[[ Data to examine open ]]

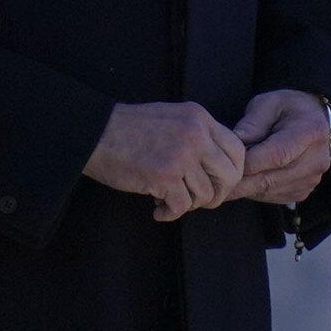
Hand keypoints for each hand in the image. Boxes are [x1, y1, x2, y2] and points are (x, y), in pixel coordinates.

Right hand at [83, 102, 246, 220]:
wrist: (94, 133)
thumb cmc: (127, 128)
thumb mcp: (171, 117)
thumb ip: (197, 134)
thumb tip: (217, 165)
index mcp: (199, 118)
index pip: (237, 150)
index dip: (231, 173)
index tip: (217, 183)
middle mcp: (195, 135)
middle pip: (228, 175)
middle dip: (216, 194)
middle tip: (199, 200)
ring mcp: (180, 155)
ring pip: (205, 194)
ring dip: (189, 204)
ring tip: (169, 202)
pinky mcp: (163, 176)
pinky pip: (182, 206)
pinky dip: (171, 213)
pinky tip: (158, 210)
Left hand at [227, 90, 330, 206]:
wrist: (313, 121)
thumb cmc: (287, 109)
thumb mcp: (268, 103)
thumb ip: (252, 123)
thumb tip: (234, 143)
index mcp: (309, 132)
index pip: (276, 155)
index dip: (248, 163)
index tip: (223, 163)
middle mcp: (316, 160)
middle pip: (272, 178)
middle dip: (240, 182)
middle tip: (213, 182)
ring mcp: (311, 179)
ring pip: (270, 191)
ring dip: (245, 189)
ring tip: (223, 182)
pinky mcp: (303, 191)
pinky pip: (273, 197)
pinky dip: (255, 192)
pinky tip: (242, 183)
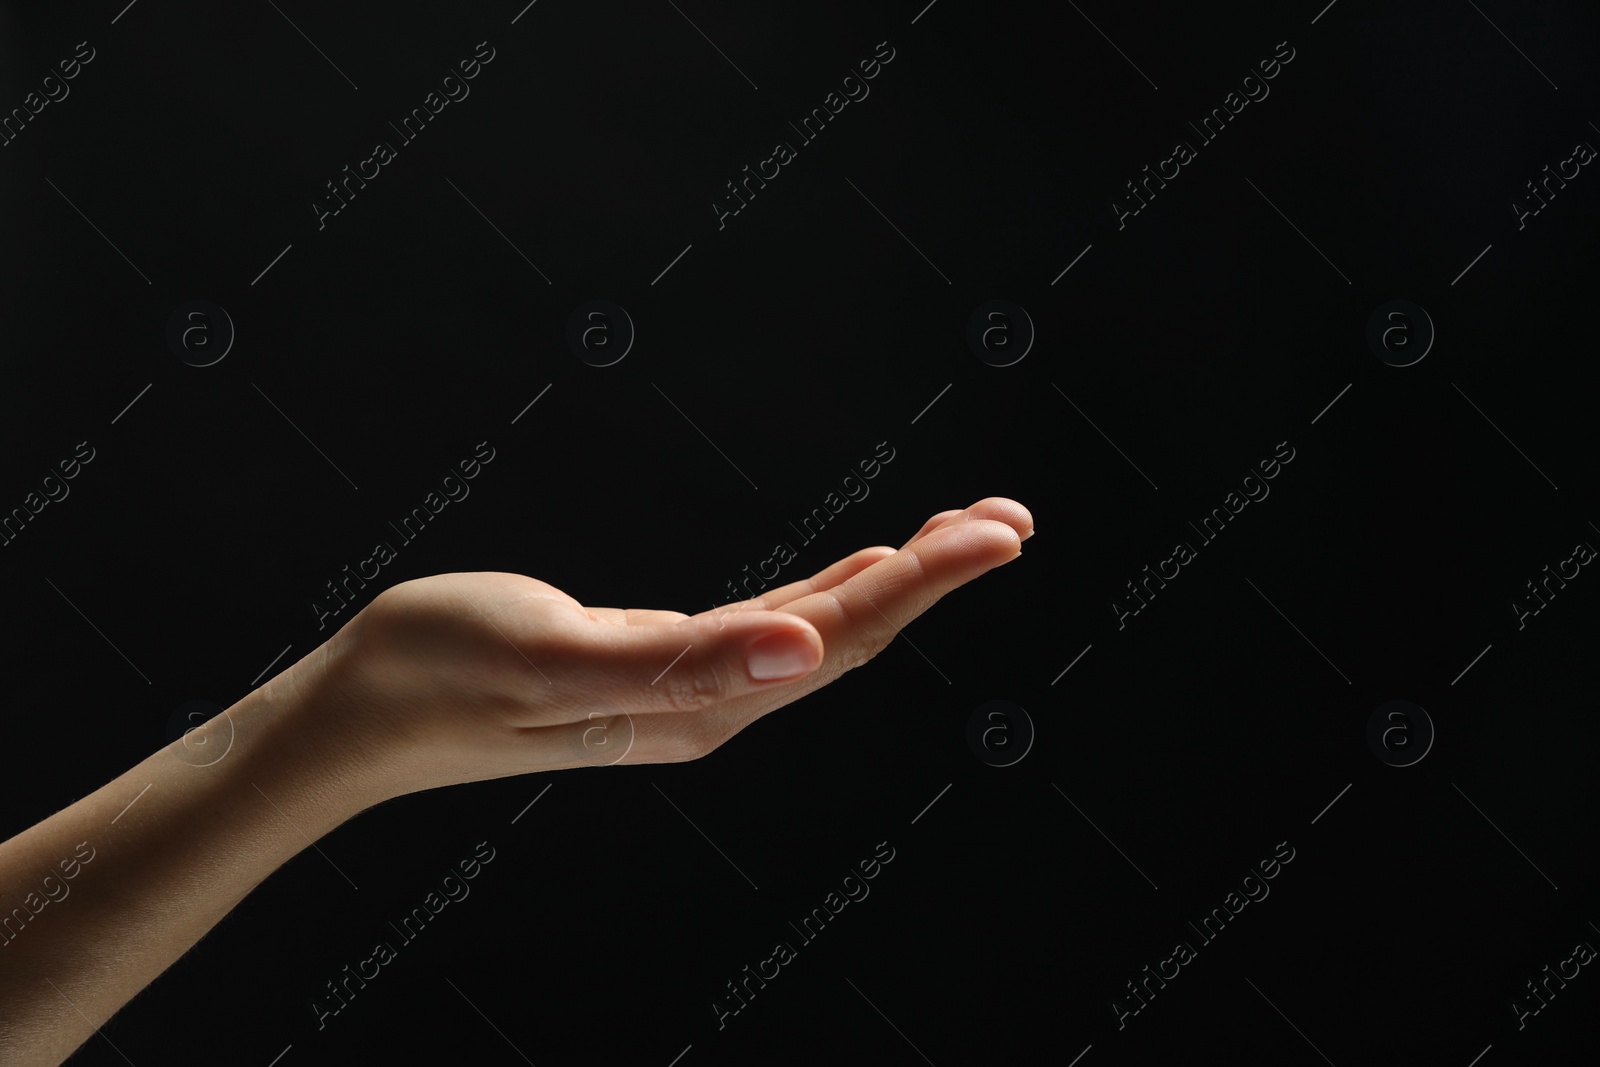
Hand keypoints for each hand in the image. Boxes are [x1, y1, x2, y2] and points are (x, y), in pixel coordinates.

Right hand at [285, 497, 1032, 804]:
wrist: (363, 709)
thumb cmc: (440, 671)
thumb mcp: (556, 656)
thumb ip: (685, 663)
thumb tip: (804, 649)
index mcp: (699, 704)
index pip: (841, 636)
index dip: (924, 581)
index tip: (996, 531)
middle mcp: (711, 706)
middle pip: (849, 635)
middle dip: (934, 576)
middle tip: (1009, 518)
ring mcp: (688, 692)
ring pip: (819, 631)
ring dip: (894, 582)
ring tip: (962, 535)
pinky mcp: (658, 669)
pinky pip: (771, 629)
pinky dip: (830, 593)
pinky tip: (855, 572)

[[ Data to examine closed ]]

Work to complete → Exact copy, no pictures: reproduce every entry shown above.

Written reply →
Hand keypoints for each hand in the image. Boxes are [x1, y1, x2, y2] and points are (x, y), in pixel coordinates.

Right hand at [83, 102, 246, 220]:
wrist: (94, 133)
thumb cmc: (127, 128)
thumb mcp: (171, 117)
thumb ip: (197, 134)
thumb tip: (217, 165)
index mcp: (199, 118)
index pip: (237, 150)
index dip: (231, 173)
index tip: (217, 183)
middle mcp: (195, 135)
middle pip: (228, 175)
middle dip: (216, 194)
middle tip: (199, 200)
ring mcp: (180, 155)
ring pip: (205, 194)
ring dip: (189, 204)
ring tip: (169, 202)
pinky mcp: (163, 176)
pinky pip: (182, 206)
pinky dip: (171, 213)
pinky tip: (158, 210)
Left hand at [227, 90, 330, 206]:
wrist: (313, 121)
thumb cmc: (287, 109)
thumb mcp: (268, 103)
thumb ip: (252, 123)
thumb tip: (234, 143)
index mcp: (309, 132)
index pip: (276, 155)
index dip: (248, 163)
index tip: (223, 163)
middle mcp: (316, 160)
middle pip: (272, 178)
middle dip: (240, 182)
middle tip: (213, 182)
ring mcp: (311, 179)
ring pip: (270, 191)
ring dip: (245, 189)
ring tip: (223, 182)
pinky mcp: (303, 191)
pinky pip: (273, 197)
pinky dip: (255, 192)
pinky tip: (242, 183)
Hand keypoints for each hand in the image. Boxes are [x1, y1, x2, y2] and points are (x, y), in pixel coordinates.

Right hand at [285, 497, 1032, 804]:
wrist: (363, 709)
thumb cmc: (440, 671)
thumb mcp: (556, 656)
thumb ip: (685, 663)
thumb tip: (804, 649)
index mcp: (699, 704)
index pip: (841, 636)
index dip: (924, 581)
index tip: (996, 531)
middle mcp: (711, 706)
middle pip: (849, 635)
middle dip: (934, 576)
middle tip: (1009, 518)
ring mcp: (688, 692)
ring pip: (819, 631)
ring dip: (894, 582)
ring tip: (962, 535)
pinky mcp: (658, 669)
pinky pip: (771, 629)
pinky dip: (830, 593)
pinky tip: (855, 572)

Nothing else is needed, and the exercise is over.